See also Alexander Sorondo’s review here. I didn’t see any other ones, but I’m not on this website very frequently, so if/when I see more reviews, I will add them here.
Kanakia specifically identifies “bad politics” most frequently with racist or anti-trans political views; unlike most literary critics who identify themselves as on the left, she does not seem to have knives out for capitalism.
You might raise another objection: Kanakia’s argument is pretty much exclusively for people who agree with her on what constitutes “bad politics.” In other words, this is a book for liberals and lefties, not those on the right. One gets the sense that Kanakia does not think that conservatives need any encouragement to read the Great Books: she already sees these books as heavily conservative-coded. But although Kanakia’s arguments are clearly directed toward readers on the left, I think her arguments hold quite as much force for readers of all political persuasions. Why should conservatives read the work of critics of private property like Tolstoy, or those who thumb their nose at tradition like Emerson, or socialists like Zola, or decadents like Wilde, or, or, or…
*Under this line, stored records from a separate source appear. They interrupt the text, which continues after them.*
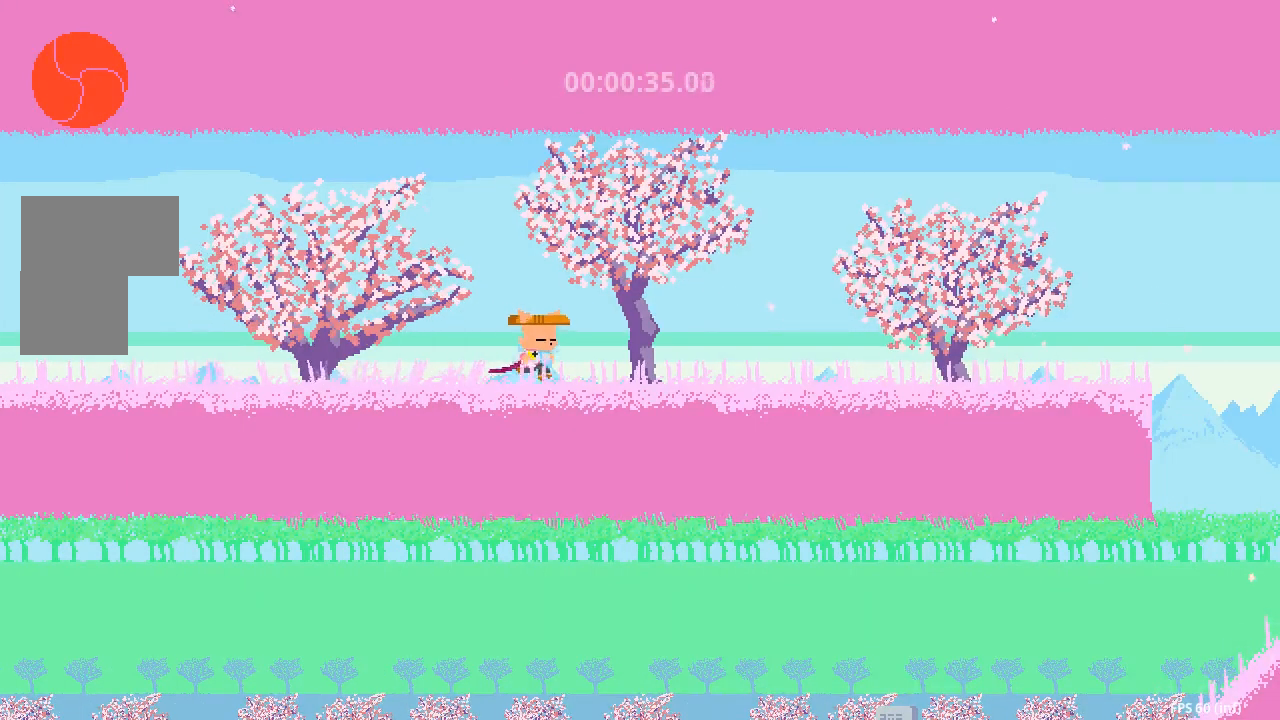
{"buttons": ["DPAD_RIGHT"], "events": []}
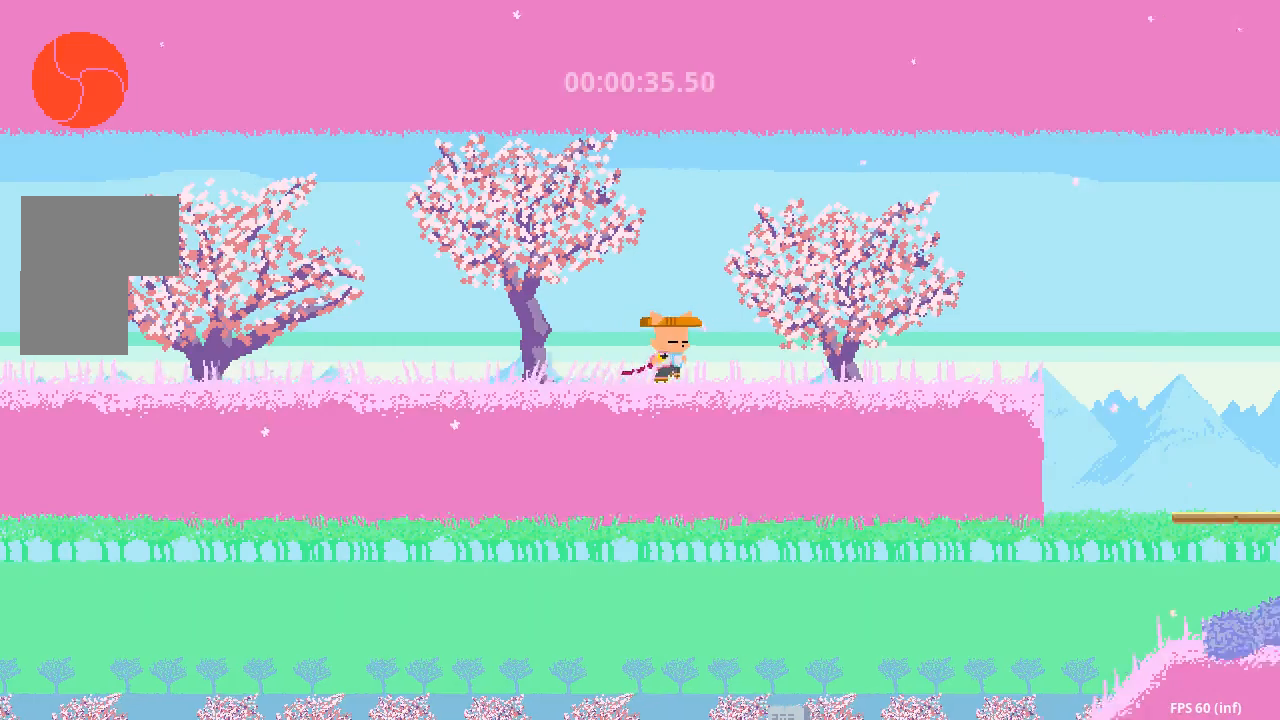
{"buttons": ["DPAD_RIGHT"], "events": []}
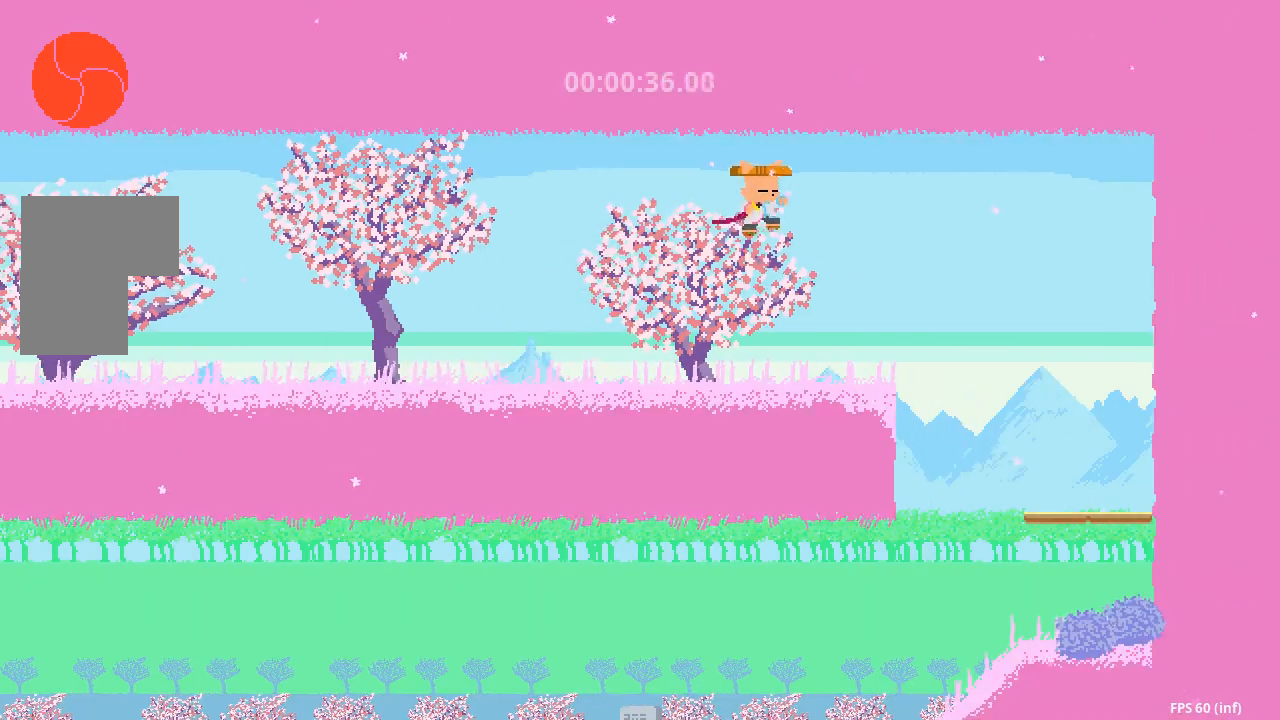
{"buttons": ["DPAD_LEFT"], "events": [[350, "DPAD_RIGHT", "up"], [500, "DPAD_LEFT", "down"]]}
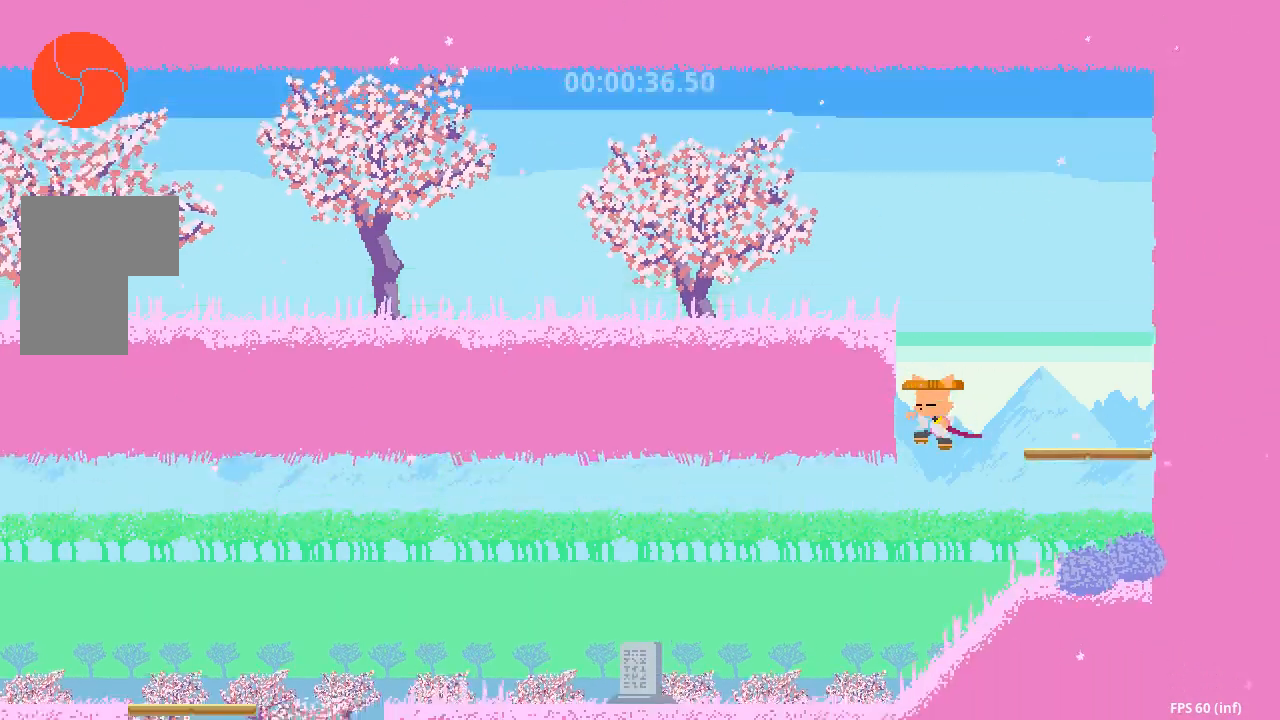
{"buttons": ["DPAD_LEFT"], "events": []}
She articulates one payoff for reading, although it does seem to me that some people probably already see themselves as able to make fine moral distinctions, and these readers might not be so motivated to read the Great Books based on this argument.





I'm somewhat skeptical of the "conservative-coded" take. A lot of conservatives think reading Great Books, or any books of high literary or intellectual quality, is a waste of time. If you must read books, they should be about business, entrepreneurship, or current political topics; or they should be practical, providing life lessons and stuff like that. (Religious conservatives are something of an exception to this.)
Great take on the "bad politics" framing. The point about signaling vs actual concern is super sharp - most poeple probably do worry more about looking like a right-winger to their circle than about Aristotle corrupting them. I've also found the "too busy" excuse usually masks either disintrest or the assumption that these books wont offer anything practical. The welcoming tone here really does undercut that pretentious-nerd stereotype tho.